[Sobre el ejercicio]: Identifica cada línea de los registros donde aparece la cadena "Rotational" y cópiala sin cambios.
========================================
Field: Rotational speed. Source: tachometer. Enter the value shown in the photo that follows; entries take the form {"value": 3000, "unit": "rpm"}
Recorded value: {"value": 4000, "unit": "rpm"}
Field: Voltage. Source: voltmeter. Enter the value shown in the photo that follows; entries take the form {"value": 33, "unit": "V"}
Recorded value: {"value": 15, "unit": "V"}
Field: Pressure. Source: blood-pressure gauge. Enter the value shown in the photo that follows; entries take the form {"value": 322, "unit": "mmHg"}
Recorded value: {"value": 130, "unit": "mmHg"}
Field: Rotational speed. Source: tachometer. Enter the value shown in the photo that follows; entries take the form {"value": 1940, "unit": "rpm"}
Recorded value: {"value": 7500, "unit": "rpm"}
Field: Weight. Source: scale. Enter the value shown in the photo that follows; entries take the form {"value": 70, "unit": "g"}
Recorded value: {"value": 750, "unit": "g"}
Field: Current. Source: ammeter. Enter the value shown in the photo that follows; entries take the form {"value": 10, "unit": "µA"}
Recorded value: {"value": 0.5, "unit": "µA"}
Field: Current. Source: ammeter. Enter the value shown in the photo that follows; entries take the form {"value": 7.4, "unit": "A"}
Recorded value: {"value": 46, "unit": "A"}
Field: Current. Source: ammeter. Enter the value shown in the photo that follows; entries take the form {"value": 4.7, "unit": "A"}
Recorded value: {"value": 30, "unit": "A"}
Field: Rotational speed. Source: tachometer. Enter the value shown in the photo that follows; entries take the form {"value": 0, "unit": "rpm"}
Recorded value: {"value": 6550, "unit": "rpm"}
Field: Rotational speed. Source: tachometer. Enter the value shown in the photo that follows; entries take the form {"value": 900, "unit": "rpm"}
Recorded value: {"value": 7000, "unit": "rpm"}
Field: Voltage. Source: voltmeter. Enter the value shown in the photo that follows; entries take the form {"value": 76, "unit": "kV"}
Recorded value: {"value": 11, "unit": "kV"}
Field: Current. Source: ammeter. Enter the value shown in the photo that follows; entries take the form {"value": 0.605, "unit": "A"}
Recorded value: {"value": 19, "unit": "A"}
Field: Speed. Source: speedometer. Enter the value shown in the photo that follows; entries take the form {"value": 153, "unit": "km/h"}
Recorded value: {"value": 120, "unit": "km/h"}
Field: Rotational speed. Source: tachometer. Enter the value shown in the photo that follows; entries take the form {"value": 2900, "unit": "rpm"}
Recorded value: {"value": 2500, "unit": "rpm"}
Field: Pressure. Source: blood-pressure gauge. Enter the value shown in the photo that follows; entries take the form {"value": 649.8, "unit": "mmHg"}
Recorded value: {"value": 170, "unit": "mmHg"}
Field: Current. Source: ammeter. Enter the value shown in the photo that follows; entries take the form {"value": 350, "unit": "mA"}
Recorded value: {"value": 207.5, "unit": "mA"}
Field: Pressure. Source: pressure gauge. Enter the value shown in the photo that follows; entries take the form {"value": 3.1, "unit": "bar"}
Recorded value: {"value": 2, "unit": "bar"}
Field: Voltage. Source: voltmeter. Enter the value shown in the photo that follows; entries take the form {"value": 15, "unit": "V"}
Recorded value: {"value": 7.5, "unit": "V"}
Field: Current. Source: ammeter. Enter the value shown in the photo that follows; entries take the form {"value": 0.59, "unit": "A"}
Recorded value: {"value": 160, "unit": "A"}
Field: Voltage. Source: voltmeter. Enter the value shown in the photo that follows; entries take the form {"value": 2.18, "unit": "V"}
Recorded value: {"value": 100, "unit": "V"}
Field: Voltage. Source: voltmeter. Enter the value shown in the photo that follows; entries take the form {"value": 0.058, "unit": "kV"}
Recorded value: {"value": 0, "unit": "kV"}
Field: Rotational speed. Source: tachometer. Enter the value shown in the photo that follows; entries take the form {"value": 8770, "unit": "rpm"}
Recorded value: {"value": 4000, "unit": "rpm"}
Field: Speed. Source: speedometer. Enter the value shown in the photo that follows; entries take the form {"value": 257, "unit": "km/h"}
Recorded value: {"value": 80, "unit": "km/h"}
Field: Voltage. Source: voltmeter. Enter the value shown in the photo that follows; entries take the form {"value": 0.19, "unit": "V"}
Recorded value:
========================================
[Respuesta al ejercicio]:
Field: Rotational speed. Source: tachometer. Enter the value shown in the photo that follows; entries take the form {"value": 3000, "unit": "rpm"}
Field: Rotational speed. Source: tachometer. Enter the value shown in the photo that follows; entries take the form {"value": 1940, "unit": "rpm"}
Field: Rotational speed. Source: tachometer. Enter the value shown in the photo that follows; entries take the form {"value": 0, "unit": "rpm"}
Field: Rotational speed. Source: tachometer. Enter the value shown in the photo that follows; entries take the form {"value": 900, "unit": "rpm"}
Field: Rotational speed. Source: tachometer. Enter the value shown in the photo that follows; entries take the form {"value": 2900, "unit": "rpm"}
Field: Rotational speed. Source: tachometer. Enter the value shown in the photo that follows; entries take the form {"value": 8770, "unit": "rpm"}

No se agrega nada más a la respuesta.